**Text passage**
Major trends disrupting the manufacturing industry have driven the need for increased investments in digital technologies to modernize production facilities and processes among companies of all sizes. Challenges in increasing product complexity, resource availability, operational flexibility and speed, and supply chain create additional headwinds for SMEs that must compete in highly competitive global markets.[1]

Concepts such as Industry 4.0, smart manufacturing, the Internet of Things (IoT) and Industrial IoT (IIoT), the move to smart, connected products, and digital transformation, among others, were once reserved for large enterprises. Today, an increasing number of SMEs are evaluating how they do business and the digital technologies they need to employ. CIMdata has seen strong growth in recent years by SMEs implementing digital technology and practices and believes that this digital transformation trend will continue.

The demand for increasingly complex products, coupled with ongoing supply chain disruptions and new environmental regulations, makes it harder than ever for SMEs to keep pace in today’s competitive markets. However, by using digital manufacturing solutions even small enterprises can enable efficient automation throughout their production processes, both in programming and on the shop floor, to increase productivity and remain competitive.

Unfortunately, many SMEs have not been able to survive in today’s rapidly evolving, competitive global marketplace. Statistics show that approximately 20% of SMEs fail within the first year and only 30% survive for 10 years or longer. So why are SMEs and their survival important? In many countries, SMEs account for over 95% of firms and 70% of all jobs. A key factor impacting survival of manufacturing SMEs, is their ability to digitally transform their business and operate more effectively.

Worldwide, manufacturers are working to digitalize, a trend that continues to accelerate, and many SMEs are at risk of being left behind. Typically, small firms remain less digitalized than medium-size firms—and medium-size firms less than large firms. A major reason for this is that digital manufacturing solutions have been difficult to scale down (both in scope and cost) for SMEs. But even for SMEs, digital transformation is becoming a matter of survival. Over the past few years, thousands of SMEs have struggled to adapt to the new realities, including product complexity, cost reduction, and digitalization’s onslaught. If SMEs don’t digitally transform their business, they will be less able to profitably produce the new, more complex products their customers are demanding.

SMEs face many constraints, including:

  • Inability to hire the numbers of experienced personnel they need
  • Limited financial funding and budgets
  • Constraints on their physical facilities—space, machinery, operational costs, etc.

**Exercise set**
A. Please answer these questions about the passage on SMEs and digital manufacturing:
(i) About what percentage of SMEs fail within their first year?
(ii) In many countries, SMEs account for what share of firms?
(iii) Which firms are typically the least digitalized?
B. According to the passage on SMEs and digital manufacturing, why do small firms typically remain less digitalized than larger ones? Answer in one to three sentences.
C. Can you write the next part of the passage on SMEs and digital manufacturing, picking up after its list of constraints that SMEs face?
The records that come next are from a separate source.

**Data extracts**
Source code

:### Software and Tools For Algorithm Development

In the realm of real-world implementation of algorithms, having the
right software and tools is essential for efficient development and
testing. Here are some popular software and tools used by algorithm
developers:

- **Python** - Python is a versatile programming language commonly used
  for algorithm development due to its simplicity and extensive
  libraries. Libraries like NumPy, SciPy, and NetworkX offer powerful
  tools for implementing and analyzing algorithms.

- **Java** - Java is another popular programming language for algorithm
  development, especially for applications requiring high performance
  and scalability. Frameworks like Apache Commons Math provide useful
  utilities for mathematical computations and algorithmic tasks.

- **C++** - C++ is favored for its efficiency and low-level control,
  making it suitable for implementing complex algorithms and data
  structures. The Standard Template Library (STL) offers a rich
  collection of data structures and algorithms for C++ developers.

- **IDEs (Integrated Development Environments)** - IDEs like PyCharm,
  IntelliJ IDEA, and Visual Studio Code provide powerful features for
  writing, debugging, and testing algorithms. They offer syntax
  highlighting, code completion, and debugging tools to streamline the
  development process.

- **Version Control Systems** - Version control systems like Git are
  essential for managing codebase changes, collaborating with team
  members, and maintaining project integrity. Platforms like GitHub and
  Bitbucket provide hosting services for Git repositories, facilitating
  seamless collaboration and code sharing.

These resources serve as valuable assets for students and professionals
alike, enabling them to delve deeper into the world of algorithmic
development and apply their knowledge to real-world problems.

**Results for the exercise**
A.
(i) Approximately 20%.
(ii) Over 95% of firms.
(iii) Small firms.

B. Small firms remain less digitalized than larger ones mainly because digital manufacturing solutions have been difficult to scale down for SMEs. Scaling them down has been hard both in scope and in cost.

C.
Using digital technologies and creating digitalized business environments can enable SMEs to address these challenges, compete more effectively, and survive and thrive in the global marketplace.

Digital Manufacturing Delivers Business-Critical Benefits

Digital manufacturing is the application of software systems comprised of programming, simulation, 3D visualization, analytics, and collaboration tools to plan, manage, and execute manufacturing processes and factory operations. Digital manufacturing technologies link systems and processes across all programming and production areas to create integrated manufacturing, from design to commissioning, executing production and on to servicing the final products. It includes virtual commissioning and accurate simulation of CNC machines, robots, entire production lines, safety, human ergonomics, etc.

Long-term benefits from manufacturing digitalization cannot be achieved without a comprehensive digital manufacturing strategy. By modeling and simulating processes and production lines and creating a digital thread from design to planning and production, it is possible to improve the quality of manufacturing decision-making, optimize production facilities and throughput, generate cost savings, utilize resources more flexibly, and reduce time to market.

New and innovative technologies, such as additive manufacturing and advanced robotics, are impacting how technology providers create, and SMEs implement digital manufacturing to remain competitive. Several trends are driving end-to-end digitalization using comprehensive production digital twins. In the case study below, W. A. Pfeiffer demonstrates how investing and applying digital technologies has produced a tangible return by implementing a modern digitally driven manufacturing environment.

A key goal for many CIMdata clients is integrating product development with manufacturing using digital data. Digital manufacturing is built on a digital thread of related product definition and production process information. An effective digital manufacturing thread coupled with a production digital twin drive the digital manufacturing strategy. Techniques such as automated CNC programming using Computer-Aided Manufacturing (CAM) software and seamlessly transferring the instructions to machine tools are the core of digital manufacturing for machine shops. These methods shorten the product production timeline and enable the re-use of company expertise and increase production quality.

Siemens_2-8-23

Many SMEs are eager to implement these new digital technologies to create more efficient manufacturing processes and generate a competitive advantage. A digital thread can enable an SME to produce a digital manufacturing model to generate, simulate, analyze, and predict operational performance before investing in physical production.

Using digital twins of production and the production facility and processes enables accurate simulation and prediction of the physical twin’s behavior (and that behavior is used to update and verify the models and processes). Data captured from the physical twin can be replayed within the digital twin to predict problems and to develop solutions that are then tested on the digital twin, shortening time-to-value and reducing the risk of harming or delaying the operation of physical assets and products.

Digital manufacturing solutions help SMEs refine and align their manufacturing processes and optimize the use of their production resources. Data from engineering to production, test, and quality are available in a single, logical repository giving better collaboration for design engineers, manufacturing engineers, and CNC programmers so they can speed up and optimize manufacturing.

Siemens’ Digital Manufacturing Solution

Siemens’ digital manufacturing solutions are part of Siemens’ Xcelerator portfolio—a comprehensive, integrated portfolio of software, services, and an application development platform. It is designed to help companies of all sizes become digital enterprises by providing solutions that can be incrementally acquired, personalized, and adapted to fit their specific business needs. Xcelerator components enable combinations of software and IoT-enabled hardware, including machine tools, to be accessed and integrated.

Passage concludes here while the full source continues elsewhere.